The problem is, like The Force Awakens, the new characters aren’t nearly as endearing as their elders.  I guess it doesn’t help that they spend most of their time running around.  Still, Michael Biehn did the same thing back in ’84 and he managed to give us a fully fleshed-out character you could root for.  

As portrayed by Luna, the new Terminator lacks the menace of the previous incarnations.  Grace does what she can with her underwritten role and handles herself just fine in the action sequences.  Likewise, Reyes makes for a serviceable lead, even if her big change of character feels a bit rushed in the finale.

I know we’ve waited a long time for James Cameron to come back to the franchise.  Unfortunately, what he has to offer are only tweaked reworkings of not only his films,  but the sequels he had nothing to do with.  Then again, maybe that’s the point.  Because of its very nature, the Terminator timeline is doomed to keep repeating itself again and again.  The alternate timelines will keep skewing further and further into the future until everyone involved with the original is long gone.

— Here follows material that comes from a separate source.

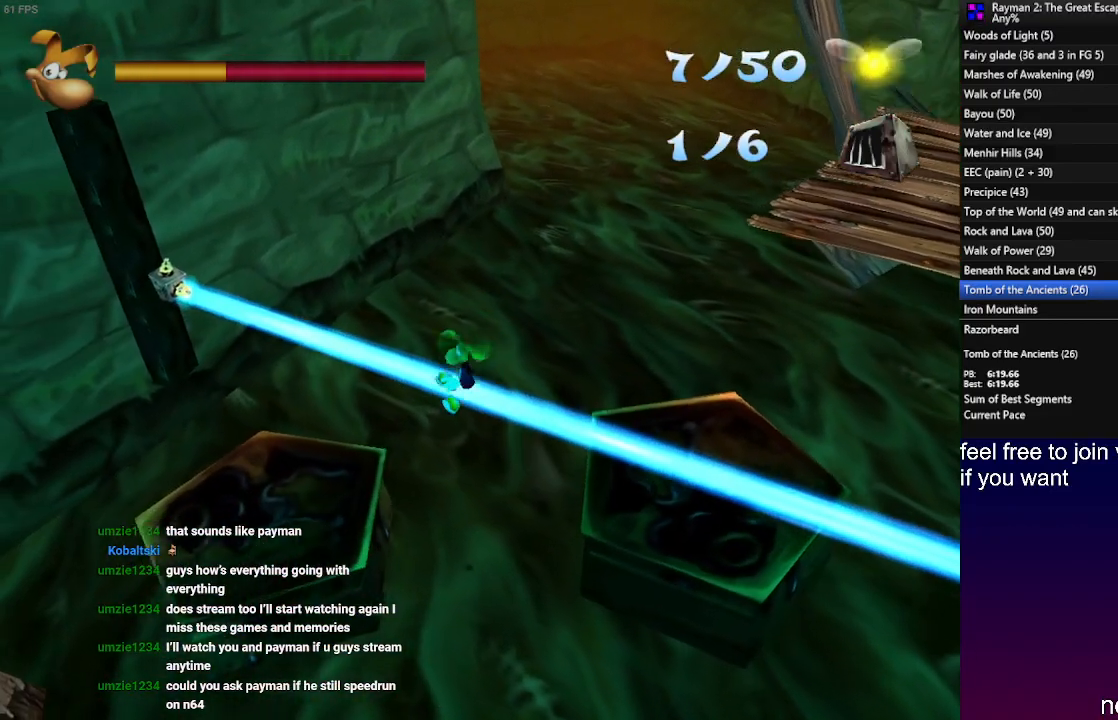
{"buttons": [], "left_stick": "left", "right_stick": "center", "events": []}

There’s a good chance of that happening too as there’s enough rousing moments here to remind us there’s still some life in the long-running franchise.  While Dark Fate lacks the wham-bam action of T3, the grittiness of Salvation, and the sheer goofiness of Genisys, it has its own identity, even when it’s recycling bits from the previous films.  Despite his abbreviated screen time, Arnold still gets some good lines and kicks ass (albeit belatedly), and for many Terminator fans (or at least me), that’s ultimately what matters most.